Year-end chart performance for "Is There Something I Should Know?"
| Chart (1983) | Position |
|---|---|
| Australia (Kent Music Report) | 54 |
| Canada Top Singles (RPM) | 40 |
| New Zealand (Recorded Music NZ) | 30 |
| UK Singles (OCC) | 17 |
| US Billboard Hot 100 | 55 |
| US Cash Box Top 100 Singles | 48 |

==Personnel==
Duran Duran
- Simon Le Bon – vocals, harmonica
- Nick Rhodes – keyboards
- John Taylor – bass guitar and background vocals
- Roger Taylor – drums
- Andy Taylor – guitar, vocals

Technical
- Ian Little – producer
- Alex Sadkin – mixer
- Phil Thornalley – mix engineer
- Mike Nocito – mix assistant engineer

== Allstars version ==
In 2001, English pop group Allstars released their version as a double A-side single with their own track "Things That Go Bump in the Night". Both songs are from their 2002 sole self-titled album. The single reached No. 12 on the UK Singles Chart in September 2001.

===Track listings===
CD single
1. "Things That Go Bump in the Night"
2. "Is There Something I Should Know?"
3. "Is There Something I Should Know?" (Almighty mix)
4. "Things That Go Bump in the Night" (video)

Cassette
1. "Things That Go Bump in the Night"
2. "Is There Something I Should Know?"
3. "That Crazy Thing That We Call Love"

12" vinyl
1. "Is There Something I Should Know?" (Mothership mix)
2. "Is There Something I Should Know?" (Almighty mix)
3. "Is There Something I Should Know?" (K Boys club mix)
4. "Is There Something I Should Know?" (radio edit)
5. "Things That Go Bump in the Night" (Xenomania mix)
6. "Things That Go Bump in the Night" (radio edit)

Promo CD
1. "Things That Go Bump in the Night" (radio edit)
2. "Is There Something I Should Know?" (radio edit)

==Other versions==
Other cover versions of the song have been recorded by the Mr. T Experience for The Duran Duran Tribute Album (1997), and by Harvey Danger.

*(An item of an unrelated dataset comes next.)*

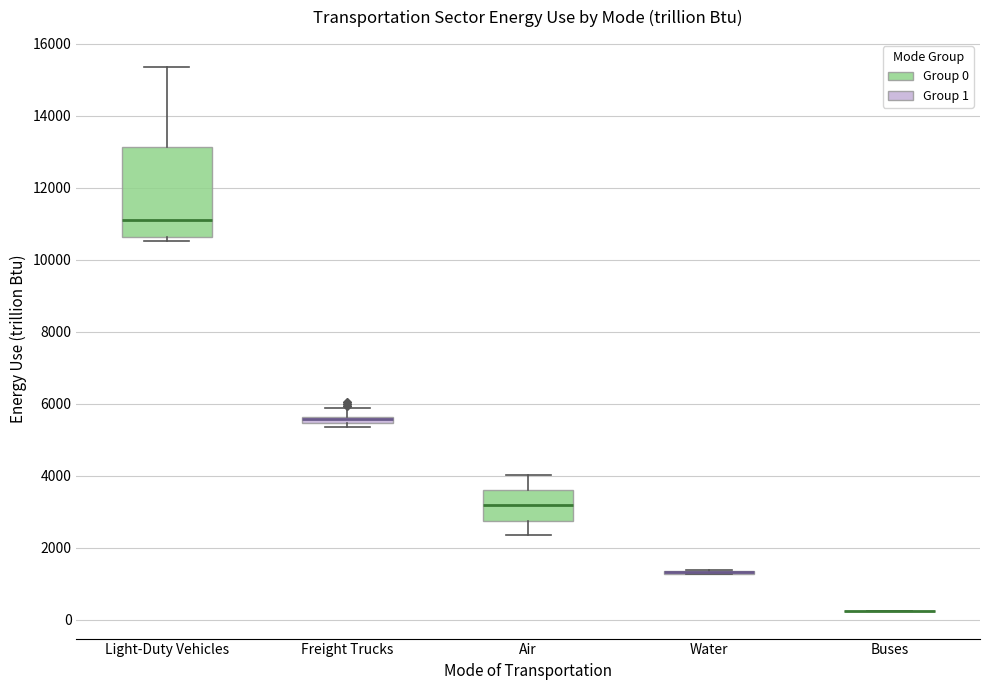

Comparing the boxes themselves (not the whiskers), which one is the tallest?

Light-Duty Vehicles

==Samples and media references==

The band Sugar Ray took elements from the video and featured them in a segment of the music video for their single "When It's Over".

The 2016 second episode of the sixth season of the cartoon series The Venture Bros., entitled "Maybe No Go", follows Billy Quizboy (voiced by Doc Hammer) and Pete White (voiced by Christopher McCulloch) retrieving the rubber ball prop used in the music video from their archenemy Augustus St. Cloud (also voiced by McCulloch), a collector of pop culture memorabillia.

The line "you're about as easy as a nuclear war" was the inspiration for the Duran Duran song "Yo Bad Azizi", included as a B-side to the "Serious" single released seven years later in 1990 and included as a bonus track on their album Liberty.